The device, called the Lava Chairside Oral Scanner, is a creation of Lexington-based Brontes Technologies. The firm, part of 3M Co., of St. Paul, Minn., began marketing it to Boston-area dentists at the end of 2007.
"Being able to do this digitally has many positive effects," said Dr. Steven Spitz, who began using a prototype of the scanner about 18 months ago and now uses it for most of the impressions he takes. "I love the instant feedback," he said. "It's cut out a lot of time." Although the device currently is marketed only for making impressions for crowns, Spitz has also used it to gather data for creating bridges and entire arches, or one row of teeth.
For Spitz's patient Matthew Pukel, the system resulted in a much more comfortable crown and a virtually touch-free procedure, versus having to hold his mouth shut over a tray filled with goop. "I really hate biting into that gummy paste," he said. "It was a much better experience overall than it was with the old-fashioned technique." Digital scanning rather than actual impressions can cut down on turnaround time for crowns; create more accurate models of teeth, resulting in a better fit; improve patient education; and give patients and dentists a more comfortable, less invasive way to get the data necessary for crowns.

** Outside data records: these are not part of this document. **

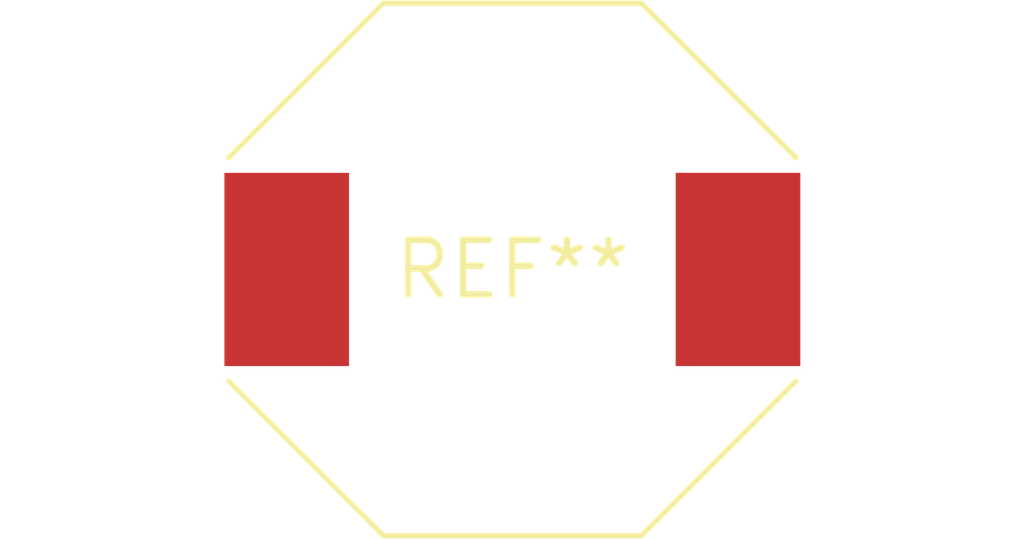
<source format=kicad_pcb>
(kicad_pcb (version 20240108) (generator pcbnew)

  (general
    (thickness 1.6)
  )

  (paper "A4")
  (layers
    (0 "F.Cu" signal)
    (31 "B.Cu" signal)
    (32 "B.Adhes" user "B.Adhesive")
    (33 "F.Adhes" user "F.Adhesive")
    (34 "B.Paste" user)
    (35 "F.Paste" user)
    (36 "B.SilkS" user "B.Silkscreen")
    (37 "F.SilkS" user "F.Silkscreen")
    (38 "B.Mask" user)
    (39 "F.Mask" user)
    (40 "Dwgs.User" user "User.Drawings")
    (41 "Cmts.User" user "User.Comments")
    (42 "Eco1.User" user "User.Eco1")
    (43 "Eco2.User" user "User.Eco2")
    (44 "Edge.Cuts" user)
    (45 "Margin" user)
    (46 "B.CrtYd" user "B.Courtyard")
    (47 "F.CrtYd" user "F.Courtyard")
    (48 "B.Fab" user)
    (49 "F.Fab" user)
    (50 "User.1" user)
    (51 "User.2" user)
    (52 "User.3" user)
    (53 "User.4" user)
    (54 "User.5" user)
    (55 "User.6" user)
    (56 "User.7" user)
    (57 "User.8" user)
    (58 "User.9" user)
  )

  (setup
    (pad_to_mask_clearance 0)
    (pcbplotparams
      (layerselection 0x00010fc_ffffffff)
      (plot_on_all_layers_selection 0x0000000_00000000)
      (disableapertmacros false)
      (usegerberextensions false)
      (usegerberattributes false)
      (usegerberadvancedattributes false)
      (creategerberjobfile false)
      (dashed_line_dash_ratio 12.000000)
      (dashed_line_gap_ratio 3.000000)
      (svgprecision 4)
      (plotframeref false)
      (viasonmask false)
      (mode 1)
      (useauxorigin false)
      (hpglpennumber 1)
      (hpglpenspeed 20)
      (hpglpendiameter 15.000000)
      (dxfpolygonmode false)
      (dxfimperialunits false)
      (dxfusepcbnewfont false)
      (psnegative false)
      (psa4output false)
      (plotreference false)
      (plotvalue false)
      (plotinvisibletext false)
      (sketchpadsonfab false)
      (subtractmaskfromsilk false)
      (outputformat 1)
      (mirror false)
      (drillshape 1)
      (scaleselection 1)
      (outputdirectory "")
    )
  )

  (net 0 "")

  (footprint "L_Neosid_SMs95_SMs95p" (layer "F.Cu") (at 0 0))

)

</source>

"It really makes a big impact in the quality of care," said Eric Paley, Brontes Technologies' general manager and cofounder. "It's a much better patient experience." The scanner consists of high-speed image-processing algorithms, real-time modeling software, and an optical system containing multiple lenses and blue LED cells. he technology is the first of its kind, according to its creators. Although there are products that create images of a patient's mouth, they use point and click methods - similar to taking pictures with a camera to create an image - while the Lava C.O.S. captures data in a video sequence in real time. It can capture 20 3D data sets per second. The device costs $24,000 and there is a $16 to $20 charge for processing each case.
Once the scan is complete and the dentist is satisfied with the images, they are sent to Brontes Technologies, which inturn sends the images to a dental lab. All that can happen within an hour, compared with a lag time of several days to ship traditional impressions to a lab. Turnaround time for crowns using digital impressions has been halved from two weeks to a week at Advance Dental Technologies in Stoneham. The LAVA device allows dentist and labs to connect the digital data directly from a patient's mouth to a digital program and CAD software, eliminating steps in the crown-creation process and potential errors.
"Every once in a while in dentistry a revolutionary product comes out, and I really think this is one of them," said Advance Dental's president, Bob Cohen. "There really is a 'wow' factor."